Doksanlı yıllarla beraber aşkın tadının kaçmaya başladığına dair ilk alarmı belki Demet Sağıroğlu'nun o şarkısı vermişti: "Elleri kolları kınalı bebek, yüreği doğuştan yaralı bebek, büyüdün ah artık, uyan a bebek!"

Ardından Emel Müftüoğlu, teşhisi koydu: "Say yıllara, buna say vedalara. Yaz tükenen sevdamın son damlasına!"

Evet, teknoloji geliştikçe aşk tükeniyordu. Daha doğrusu MFÖ'nün "Birçok güzeller sevdim, birini biraz fazla." demesi gibi yavaşça ayran gönüllülük galebe çalmaya başlıyordu.

Artık pek de masum değildi aşk... Levent Yüksel'in bağıra bağıra dediği gibi, "Gel sokağıma gel, penceremi aç yatağıma gel." demek ayıp sayılmıyordu. Sonra nasıl olacaksa artık, "Yeter ki onursuz olmasın aşk!"

Paralı sevgili peşindeki kızların bir kısmı "Onun arabası var, güzel mi güzel" diyorsa da "Maalesef ruhu yok" olmuştu, aşk denen duygunun.

"Bize neler neler söylediler sevda üstüne, aldatıldık" diyen Rengin haklı çıkmıştı. Özlem Tekin de itiraf ediyordu zaten: "Çok üzgünüm, dün gece seni aldattım. / Kim olduğu mühim değil, sana bağlanmaktan kaçtım." Aşk o kadar laçkalaşmıştı ki, artık her şeyi affeder olmuştu!

Kızlar takmış takıştırmış, sürmüş sürüştürmüş. Bir dağınıklık, bir rüküşlük... "Kıl oldum abi!"

Delikanlılar niyeti bozmuş. "Bandıra bandıra yeme" peşinde.

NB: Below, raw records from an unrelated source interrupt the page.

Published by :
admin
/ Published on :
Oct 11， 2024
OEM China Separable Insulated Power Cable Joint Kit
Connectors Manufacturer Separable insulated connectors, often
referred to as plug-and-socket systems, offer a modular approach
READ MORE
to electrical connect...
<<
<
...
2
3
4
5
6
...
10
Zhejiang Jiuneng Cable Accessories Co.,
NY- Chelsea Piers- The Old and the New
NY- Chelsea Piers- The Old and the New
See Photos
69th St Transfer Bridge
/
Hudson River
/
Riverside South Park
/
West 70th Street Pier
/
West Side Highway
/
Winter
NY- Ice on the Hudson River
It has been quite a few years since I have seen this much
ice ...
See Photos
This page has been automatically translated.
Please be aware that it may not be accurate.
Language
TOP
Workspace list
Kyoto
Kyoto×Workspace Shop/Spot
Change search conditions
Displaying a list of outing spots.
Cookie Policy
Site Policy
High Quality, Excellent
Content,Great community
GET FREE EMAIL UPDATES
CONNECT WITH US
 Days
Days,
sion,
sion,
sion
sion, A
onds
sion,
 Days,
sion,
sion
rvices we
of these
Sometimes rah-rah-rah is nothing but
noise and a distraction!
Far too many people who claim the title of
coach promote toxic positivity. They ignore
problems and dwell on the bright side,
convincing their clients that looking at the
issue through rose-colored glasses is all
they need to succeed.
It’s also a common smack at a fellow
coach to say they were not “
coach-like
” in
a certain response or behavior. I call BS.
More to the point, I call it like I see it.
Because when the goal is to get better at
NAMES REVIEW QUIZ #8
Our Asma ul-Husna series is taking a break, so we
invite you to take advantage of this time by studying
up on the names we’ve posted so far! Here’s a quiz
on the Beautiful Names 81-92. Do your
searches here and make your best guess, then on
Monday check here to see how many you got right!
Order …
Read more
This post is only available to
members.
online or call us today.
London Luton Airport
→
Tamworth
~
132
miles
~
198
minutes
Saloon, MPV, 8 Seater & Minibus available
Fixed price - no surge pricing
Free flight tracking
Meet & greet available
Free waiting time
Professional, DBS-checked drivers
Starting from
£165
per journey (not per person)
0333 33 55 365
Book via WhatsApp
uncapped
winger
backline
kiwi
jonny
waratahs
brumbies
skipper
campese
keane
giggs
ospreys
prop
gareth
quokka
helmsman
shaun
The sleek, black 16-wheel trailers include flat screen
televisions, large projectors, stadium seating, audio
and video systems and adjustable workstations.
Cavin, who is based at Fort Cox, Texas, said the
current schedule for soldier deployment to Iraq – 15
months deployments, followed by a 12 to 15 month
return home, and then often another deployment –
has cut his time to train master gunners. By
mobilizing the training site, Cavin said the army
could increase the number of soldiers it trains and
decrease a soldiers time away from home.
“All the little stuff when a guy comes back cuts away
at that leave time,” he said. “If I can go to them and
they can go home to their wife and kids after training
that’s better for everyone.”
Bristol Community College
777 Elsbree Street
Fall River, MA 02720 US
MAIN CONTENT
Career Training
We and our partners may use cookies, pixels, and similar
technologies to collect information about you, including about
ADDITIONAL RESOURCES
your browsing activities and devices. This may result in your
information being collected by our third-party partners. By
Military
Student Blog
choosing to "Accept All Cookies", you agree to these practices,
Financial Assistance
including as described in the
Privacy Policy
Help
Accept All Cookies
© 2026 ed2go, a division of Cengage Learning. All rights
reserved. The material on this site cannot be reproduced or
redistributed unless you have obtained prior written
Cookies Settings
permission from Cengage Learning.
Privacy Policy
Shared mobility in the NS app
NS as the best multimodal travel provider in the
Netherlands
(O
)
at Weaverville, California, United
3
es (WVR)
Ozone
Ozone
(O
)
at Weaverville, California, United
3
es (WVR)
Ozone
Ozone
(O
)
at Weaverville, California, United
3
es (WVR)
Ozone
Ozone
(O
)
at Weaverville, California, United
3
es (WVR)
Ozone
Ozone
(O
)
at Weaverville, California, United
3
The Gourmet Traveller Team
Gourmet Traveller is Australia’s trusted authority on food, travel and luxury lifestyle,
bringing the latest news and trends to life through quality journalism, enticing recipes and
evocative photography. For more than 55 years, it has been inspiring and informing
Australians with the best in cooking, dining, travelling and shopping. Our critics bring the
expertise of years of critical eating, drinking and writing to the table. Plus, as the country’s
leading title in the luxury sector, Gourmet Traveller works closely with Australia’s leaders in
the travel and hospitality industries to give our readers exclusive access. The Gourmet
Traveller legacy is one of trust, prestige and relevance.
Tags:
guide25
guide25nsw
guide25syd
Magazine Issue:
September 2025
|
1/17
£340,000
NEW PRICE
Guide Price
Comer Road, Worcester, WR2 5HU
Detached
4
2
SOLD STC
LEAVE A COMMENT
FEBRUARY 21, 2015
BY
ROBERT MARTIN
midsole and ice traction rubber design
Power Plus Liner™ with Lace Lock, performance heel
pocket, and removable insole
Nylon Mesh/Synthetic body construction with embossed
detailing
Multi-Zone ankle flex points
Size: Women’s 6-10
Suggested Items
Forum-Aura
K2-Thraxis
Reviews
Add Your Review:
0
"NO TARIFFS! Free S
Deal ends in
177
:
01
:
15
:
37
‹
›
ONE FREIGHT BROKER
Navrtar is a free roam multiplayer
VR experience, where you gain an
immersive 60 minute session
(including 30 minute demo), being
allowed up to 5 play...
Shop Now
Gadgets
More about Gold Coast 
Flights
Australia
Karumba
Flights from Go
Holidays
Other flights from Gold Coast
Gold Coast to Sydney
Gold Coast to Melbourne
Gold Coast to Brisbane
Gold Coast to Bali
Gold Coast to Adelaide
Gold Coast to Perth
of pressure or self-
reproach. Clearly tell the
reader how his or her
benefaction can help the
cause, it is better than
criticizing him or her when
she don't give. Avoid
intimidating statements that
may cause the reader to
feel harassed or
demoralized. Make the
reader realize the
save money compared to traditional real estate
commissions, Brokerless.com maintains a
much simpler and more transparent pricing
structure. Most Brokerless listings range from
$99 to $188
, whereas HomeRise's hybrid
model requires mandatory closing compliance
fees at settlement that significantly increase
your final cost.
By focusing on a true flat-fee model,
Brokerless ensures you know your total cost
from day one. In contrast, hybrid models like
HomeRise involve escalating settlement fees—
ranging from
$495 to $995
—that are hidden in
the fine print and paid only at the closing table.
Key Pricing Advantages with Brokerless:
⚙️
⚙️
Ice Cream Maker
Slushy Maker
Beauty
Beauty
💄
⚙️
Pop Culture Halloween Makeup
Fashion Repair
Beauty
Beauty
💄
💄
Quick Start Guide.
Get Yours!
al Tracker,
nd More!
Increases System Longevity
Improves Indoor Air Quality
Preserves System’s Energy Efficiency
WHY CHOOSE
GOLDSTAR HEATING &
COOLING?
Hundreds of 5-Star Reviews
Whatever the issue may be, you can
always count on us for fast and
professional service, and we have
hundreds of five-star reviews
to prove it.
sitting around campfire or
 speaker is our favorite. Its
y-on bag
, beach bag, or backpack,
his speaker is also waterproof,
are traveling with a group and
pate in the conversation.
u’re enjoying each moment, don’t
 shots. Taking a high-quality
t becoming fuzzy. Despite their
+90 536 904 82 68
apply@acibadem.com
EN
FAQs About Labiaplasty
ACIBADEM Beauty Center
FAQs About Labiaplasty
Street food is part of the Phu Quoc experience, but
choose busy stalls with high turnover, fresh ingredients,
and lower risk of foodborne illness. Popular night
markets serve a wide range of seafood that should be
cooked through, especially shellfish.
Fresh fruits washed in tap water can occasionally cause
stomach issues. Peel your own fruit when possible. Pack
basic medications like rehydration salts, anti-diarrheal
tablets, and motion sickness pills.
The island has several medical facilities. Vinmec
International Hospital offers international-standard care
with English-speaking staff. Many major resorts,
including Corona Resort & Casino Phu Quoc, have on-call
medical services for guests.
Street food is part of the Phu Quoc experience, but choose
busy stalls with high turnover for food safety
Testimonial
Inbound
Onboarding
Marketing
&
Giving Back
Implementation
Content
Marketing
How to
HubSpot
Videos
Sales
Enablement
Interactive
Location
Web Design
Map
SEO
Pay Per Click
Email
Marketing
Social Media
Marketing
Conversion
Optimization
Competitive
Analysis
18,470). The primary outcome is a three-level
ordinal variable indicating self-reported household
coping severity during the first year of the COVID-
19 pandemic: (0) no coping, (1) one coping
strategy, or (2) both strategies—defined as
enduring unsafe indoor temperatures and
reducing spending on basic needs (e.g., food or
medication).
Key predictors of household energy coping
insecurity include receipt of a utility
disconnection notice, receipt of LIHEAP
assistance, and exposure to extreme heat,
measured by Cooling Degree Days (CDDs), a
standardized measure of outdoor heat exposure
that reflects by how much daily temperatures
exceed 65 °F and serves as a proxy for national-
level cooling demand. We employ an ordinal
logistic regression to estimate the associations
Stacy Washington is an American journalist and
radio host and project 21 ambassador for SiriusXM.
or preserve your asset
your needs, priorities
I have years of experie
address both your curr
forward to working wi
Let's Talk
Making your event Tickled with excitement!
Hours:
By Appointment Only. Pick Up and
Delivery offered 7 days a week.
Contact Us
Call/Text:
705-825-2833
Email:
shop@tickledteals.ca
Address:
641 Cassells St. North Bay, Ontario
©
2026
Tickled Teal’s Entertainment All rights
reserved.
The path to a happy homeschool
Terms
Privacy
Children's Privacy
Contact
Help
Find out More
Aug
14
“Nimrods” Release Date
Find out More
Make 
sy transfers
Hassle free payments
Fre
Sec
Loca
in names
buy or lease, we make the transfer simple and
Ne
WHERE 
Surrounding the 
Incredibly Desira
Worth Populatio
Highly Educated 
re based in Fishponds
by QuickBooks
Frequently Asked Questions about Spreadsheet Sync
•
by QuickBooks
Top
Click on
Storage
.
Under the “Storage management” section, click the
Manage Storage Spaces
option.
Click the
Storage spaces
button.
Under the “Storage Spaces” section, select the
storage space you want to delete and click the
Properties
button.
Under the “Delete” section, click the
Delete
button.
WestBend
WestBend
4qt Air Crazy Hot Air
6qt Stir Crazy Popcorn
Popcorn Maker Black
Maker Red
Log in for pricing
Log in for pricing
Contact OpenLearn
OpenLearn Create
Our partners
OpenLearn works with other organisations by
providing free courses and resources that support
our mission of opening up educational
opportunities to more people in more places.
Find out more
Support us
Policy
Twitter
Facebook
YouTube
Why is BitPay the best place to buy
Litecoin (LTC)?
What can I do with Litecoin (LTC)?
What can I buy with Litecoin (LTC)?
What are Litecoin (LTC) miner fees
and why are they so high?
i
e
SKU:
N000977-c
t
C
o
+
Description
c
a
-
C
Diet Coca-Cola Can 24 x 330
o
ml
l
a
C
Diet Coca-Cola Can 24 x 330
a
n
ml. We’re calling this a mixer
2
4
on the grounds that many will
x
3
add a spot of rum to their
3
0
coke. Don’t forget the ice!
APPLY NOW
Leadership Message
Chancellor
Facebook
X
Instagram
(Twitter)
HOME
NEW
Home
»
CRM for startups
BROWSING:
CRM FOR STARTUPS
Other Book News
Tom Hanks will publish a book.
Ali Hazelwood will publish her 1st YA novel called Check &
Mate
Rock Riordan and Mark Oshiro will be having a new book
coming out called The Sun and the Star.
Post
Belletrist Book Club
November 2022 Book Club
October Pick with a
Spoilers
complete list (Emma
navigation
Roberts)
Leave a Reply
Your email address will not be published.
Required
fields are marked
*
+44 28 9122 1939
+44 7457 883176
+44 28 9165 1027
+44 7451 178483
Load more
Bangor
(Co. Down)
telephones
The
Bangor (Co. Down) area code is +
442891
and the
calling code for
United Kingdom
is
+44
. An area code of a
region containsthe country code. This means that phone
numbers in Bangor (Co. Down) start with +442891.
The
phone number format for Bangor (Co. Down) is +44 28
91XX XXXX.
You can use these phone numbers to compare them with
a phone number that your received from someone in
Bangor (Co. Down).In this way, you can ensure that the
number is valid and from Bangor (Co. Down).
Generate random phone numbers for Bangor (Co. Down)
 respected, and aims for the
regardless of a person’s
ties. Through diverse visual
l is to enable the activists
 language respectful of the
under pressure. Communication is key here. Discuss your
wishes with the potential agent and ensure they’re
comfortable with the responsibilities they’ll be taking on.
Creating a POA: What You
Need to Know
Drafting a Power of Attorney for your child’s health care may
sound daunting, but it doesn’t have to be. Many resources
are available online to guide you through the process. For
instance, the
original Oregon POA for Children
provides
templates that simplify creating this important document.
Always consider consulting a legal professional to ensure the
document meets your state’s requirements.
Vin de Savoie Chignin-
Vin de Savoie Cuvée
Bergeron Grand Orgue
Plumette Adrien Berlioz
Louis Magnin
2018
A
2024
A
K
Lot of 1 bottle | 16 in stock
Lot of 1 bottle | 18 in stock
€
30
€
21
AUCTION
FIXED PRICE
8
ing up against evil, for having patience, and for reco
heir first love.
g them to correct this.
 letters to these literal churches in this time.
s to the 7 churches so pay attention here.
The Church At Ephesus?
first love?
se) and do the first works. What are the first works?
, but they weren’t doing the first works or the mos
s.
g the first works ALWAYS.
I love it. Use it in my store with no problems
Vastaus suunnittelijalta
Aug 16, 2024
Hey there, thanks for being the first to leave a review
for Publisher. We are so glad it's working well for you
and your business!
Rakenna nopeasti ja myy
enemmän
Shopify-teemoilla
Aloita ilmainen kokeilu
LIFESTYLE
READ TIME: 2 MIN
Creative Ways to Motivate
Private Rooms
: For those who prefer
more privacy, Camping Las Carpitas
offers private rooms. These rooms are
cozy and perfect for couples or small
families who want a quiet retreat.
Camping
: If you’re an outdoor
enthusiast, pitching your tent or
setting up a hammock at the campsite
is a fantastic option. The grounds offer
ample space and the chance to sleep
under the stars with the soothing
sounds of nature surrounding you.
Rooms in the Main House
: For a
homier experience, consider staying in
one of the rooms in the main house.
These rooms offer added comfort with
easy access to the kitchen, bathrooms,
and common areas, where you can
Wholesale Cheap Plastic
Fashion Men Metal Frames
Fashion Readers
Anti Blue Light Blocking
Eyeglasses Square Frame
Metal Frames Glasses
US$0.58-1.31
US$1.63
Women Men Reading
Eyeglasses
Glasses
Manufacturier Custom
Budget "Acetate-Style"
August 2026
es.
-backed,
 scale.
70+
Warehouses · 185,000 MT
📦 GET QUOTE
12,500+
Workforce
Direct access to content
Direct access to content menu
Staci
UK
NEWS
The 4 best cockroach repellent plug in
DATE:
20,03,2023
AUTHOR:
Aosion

İki binler geldi, aşkın ruhuna el fatiha: "Sarılmandan belli, kırıcan mı belimi. / Çok canım acıdı, çeksene elini."

***

Mekandan çıktık. Arabaya biner binmez bizim hanım, radyoyu açtı. "Sıradaki şarkı ikimize gelsin mi?" diye sordu. Riskin ne kadar büyük olduğunu bilsem de "Peki" dedim. Allah'tan gerçek aşkın ölmediği yıllardan bir melodi doldurdu kulaklarımızı: "Şu dünyada sevgi büyük ihtiyaç, herkes sevmeye sevilmeye muhtaç."

İlk fırsatta kendime mavi boncuk takmaya karar verdim. "Onda bunda şundadır, mavi boncuk kimdeyse benim gönlüm ondadır." diyordu şarkı, ne de olsa!